Solidaritas warga, lanjut dia, terlihat dari kesediaan membantu tanpa harus diminta berulang kali. Banyak warga menyumbangkan tenaga, alat, makanan, bahkan menyediakan rumah mereka sebagai tempat singgah tamu maupun komunitas dari luar daerah.


“Muncul semangat dari warga yang berkata, ‘Pokoknya acara ini harus jalan bersama-sama’. Itu yang menurut saya sangat berharga,” ungkapnya.


Ia menegaskan gotong royong menjadi fondasi utama penyelenggaraan Festival Memeden Gadhu. Seluruh rangkaian kegiatan, dari tahap persiapan hingga pelaksanaan, berjalan melalui kerja bersama masyarakat.


“Festival seperti ini hampir tidak mungkin berjalan kalau hanya mengandalkan satu atau dua orang.
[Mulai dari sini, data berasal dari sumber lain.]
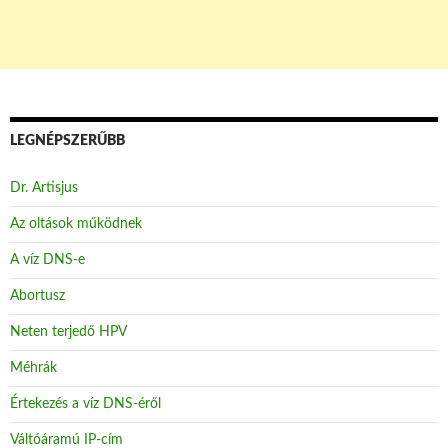
LEGNÉPSZERŰBB
Dr. Artisjus
Az oltások működnek
A víz DNS-e
Abortusz
Neten terjedő HPV
Méhrák
Értekezés a víz DNS-éről
Váltóáramú IP-cím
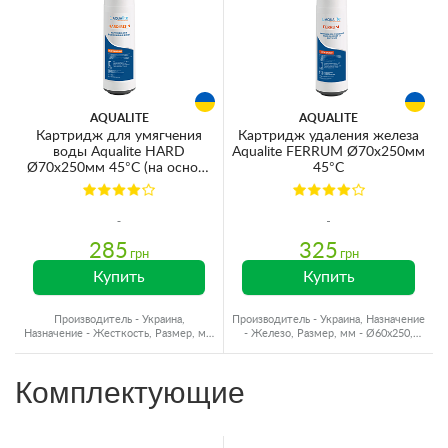
AQUALITE
AQUALITE
Картридж для умягчения
Картридж удаления железа
воды Aqualite HARD
Aqualite FERRUM Ø70x250мм
Ø70x250мм 45°C (на основе
45°C
ионного обмена)
285
325
грн
грн
Купить
Купить
Производитель - Украина,
Производитель - Украина, Назначение
Назначение - Жесткость, Размер, мм
- Железо, Размер, мм - Ø60x250,
- Ø60x250, Ресурс - 1500 л
Ресурс - 2000 л
Комплектующие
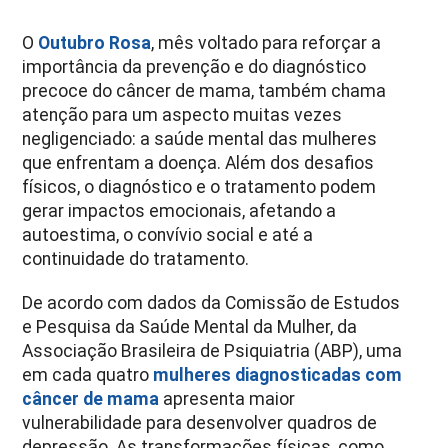
O
Outubro Rosa
, mês voltado para reforçar a
importância da prevenção e do diagnóstico
precoce do câncer de mama, também chama
atenção para um aspecto muitas vezes
negligenciado: a saúde mental das mulheres
que enfrentam a doença. Além dos desafios
físicos, o diagnóstico e o tratamento podem
gerar impactos emocionais, afetando a
autoestima, o convívio social e até a
continuidade do tratamento.
De acordo com dados da Comissão de Estudos
e Pesquisa da Saúde Mental da Mulher, da
Associação Brasileira de Psiquiatria (ABP), uma
em cada quatro
mulheres diagnosticadas com
câncer de mama
apresenta maior
vulnerabilidade para desenvolver quadros de
depressão. As transformações físicas, como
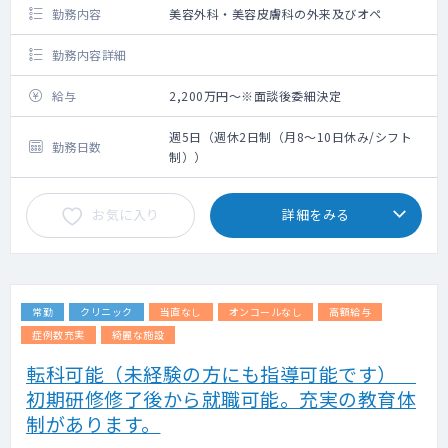
勤務内容
美容外科・美容皮膚科の外来及びオペ
勤務内容詳細
給与
2,200万円～※面談後委細決定
週5日（週休2日制（月8～10日休み/シフト
勤務日数
制））
お気に入り
詳細をみる
常勤
クリニック
当直なし
オンコールなし
高額給与
症例数充実
綺麗な施設
転科可能（未経験の方にも指導可能です）
初期研修修了後から就職可能。充実の教育体
制があります。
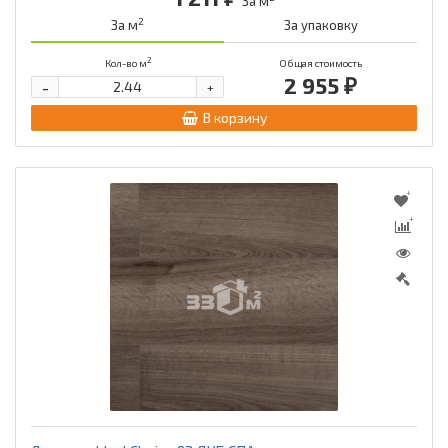
За м
2
За м
За упаковку
2
Кол-во м
Общая стоимость
2 955 ₽
-
+
В корзину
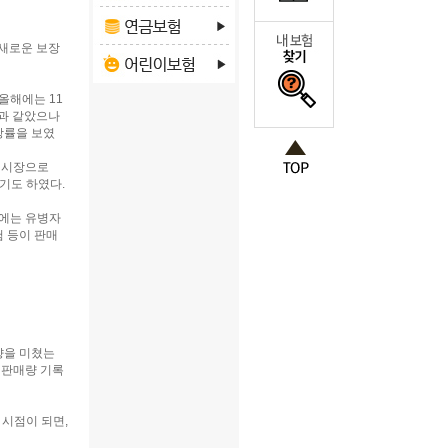
 새로운 보장
올해에는 11
험과 같았으나
장률을 보였
억 시장으로
하기도 하였다.
에는 유병자
 등이 판매
향을 미쳤는
 판매량 기록
 시점이 되면,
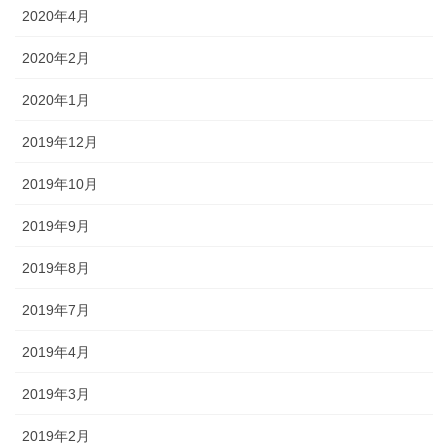
2020年4月
2020年2月
2020年1月
2019年12月
2019年10月
2019年9月
2019年8月
2019年7月
2019年4月
2019年3月
2019年2月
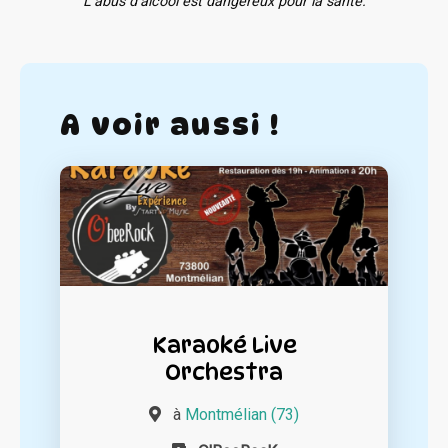
L'abus d'alcool est dangereux pour la santé.
A voir aussi !
Karaoké Live
Orchestra
à
Montmélian (73)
Gotong royong membuat warga merasa terhubung satu sama lain dan menjadi bukti bahwa budaya kampung sebenarnya masih hidup,” tuturnya.


Meski demikian, festival budaya juga menghadapi tantangan yang tidak ringan. Salah satunya ialah menguatnya individualisme dan perubahan pola hidup masyarakat modern.
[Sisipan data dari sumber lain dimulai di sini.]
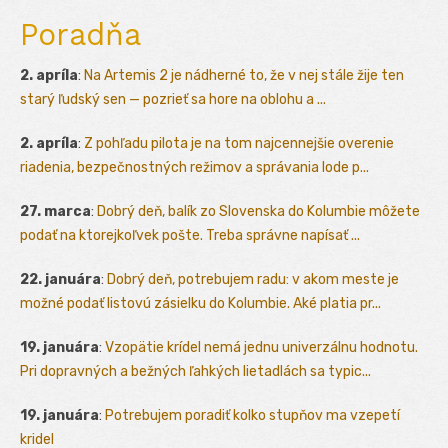
Poradňa
2. apríla
:
Na Artemis 2 je nádherné to, že v nej stále žije ten
starý ľudský sen — pozrieť sa hore na oblohu a ...
2. apríla
:
Z pohľadu pilota je na tom najcennejšie overenie
riadenia, bezpečnostných režimov a správania lode p...
27. marca
:
Dobrý deň, balík zo Slovenska do Kolumbie môžete
podať na ktorejkoľvek pošte. Treba správne napísať ...
22. januára
:
Dobrý deň, potrebujem radu: v akom meste je
možné podať listovú zásielku do Kolumbie. Aké platia pr...
19. januára
:
Vzopätie krídel nemá jednu univerzálnu hodnotu.
Pri dopravných a bežných ľahkých lietadlách sa typic...
19. januára
:
Potrebujem poradiť kolko stupňov ma vzepetí
kridel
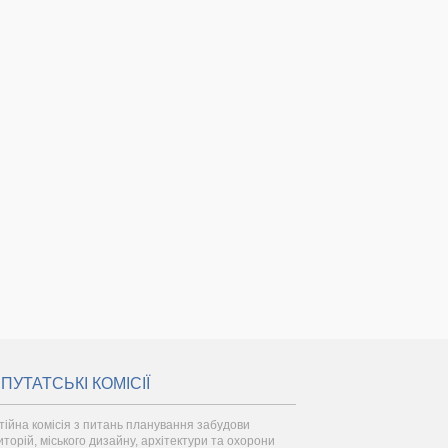
ПУТАТСЬКІ КОМІСІЇ
тійна комісія з питань планування забудови
иторій, міського дизайну, архітектури та охорони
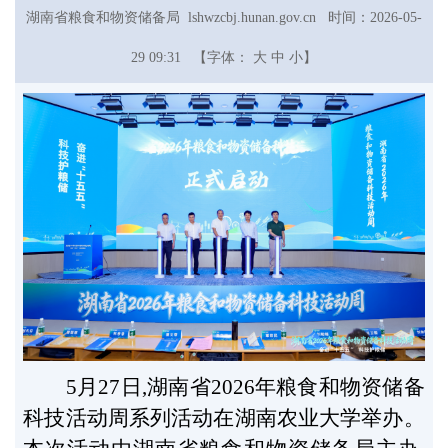
湖南省粮食和物资储备局 lshwzcbj.hunan.gov.cn 时间：2026-05-
29 09:31
【字体：
大
中
小】
5月27日,湖南省2026年粮食和物资储备
科技活动周系列活动在湖南农业大学举办。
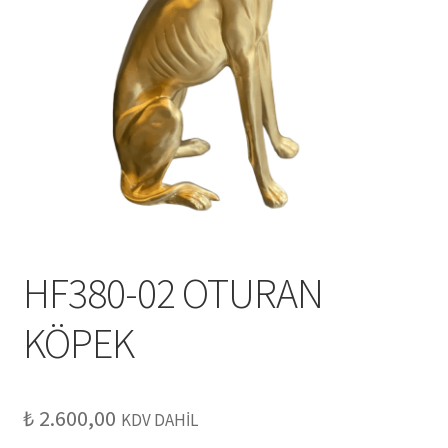
HF380-02 OTURAN
KÖPEK
₺
2.600,00
KDV DAHİL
“Orang sekarang makin sibuk dengan urusan masing-masing dan ruang berkumpul mulai berkurang. Selain itu, budaya digital kadang membuat hubungan sosial menjadi lebih jauh meski terlihat dekat,” papar Den Hasan.


Karena itu, ia memandang ruang-ruang komunitas seperti festival budaya menjadi penting untuk mempertemukan kembali warga secara nyata.
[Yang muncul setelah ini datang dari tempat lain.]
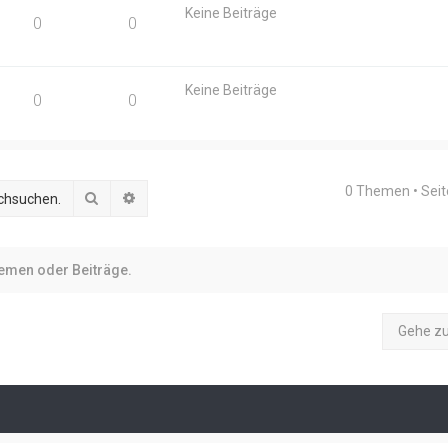
Keine Beiträge
0
0
Keine Beiträge
0
0
0 Themen • Sei
Suche
Erweiterte Suche
hemen oder Beiträge.
Gehe z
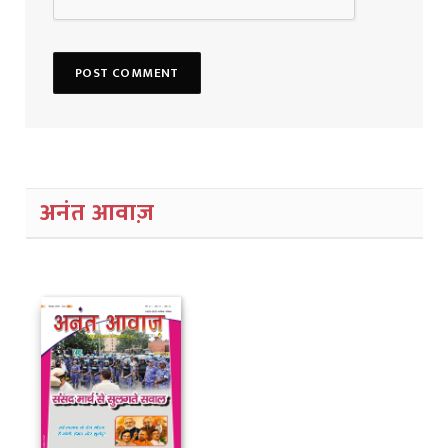
अनंत आवाज़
Melalui festival tersebut, masyarakat diajak kembali menumbuhkan nilai kebersamaan, gotong royong, penghormatan terhadap tradisi, kesederhanaan hidup, serta kepedulian terhadap sesama. Festival ini juga menjadi pengingat bahwa manusia perlu tetap dekat dengan akar budayanya meski hidup di tengah modernitas.


Den Hasan berharap generasi muda tidak hanya menjadi penonton budaya, tetapi ikut terlibat aktif merawat dan mengembangkannya tanpa kehilangan akar tradisi. Baginya, masa depan komunitas sangat bergantung pada kemampuan generasi muda menjaga hubungan antarmanusia, bukan semata hubungan dengan teknologi.


“Saya berharap anak muda tetap punya ruang untuk berkumpul, bekerja bersama, dan membangun solidaritas di tengah masyarakat,” pungkasnya.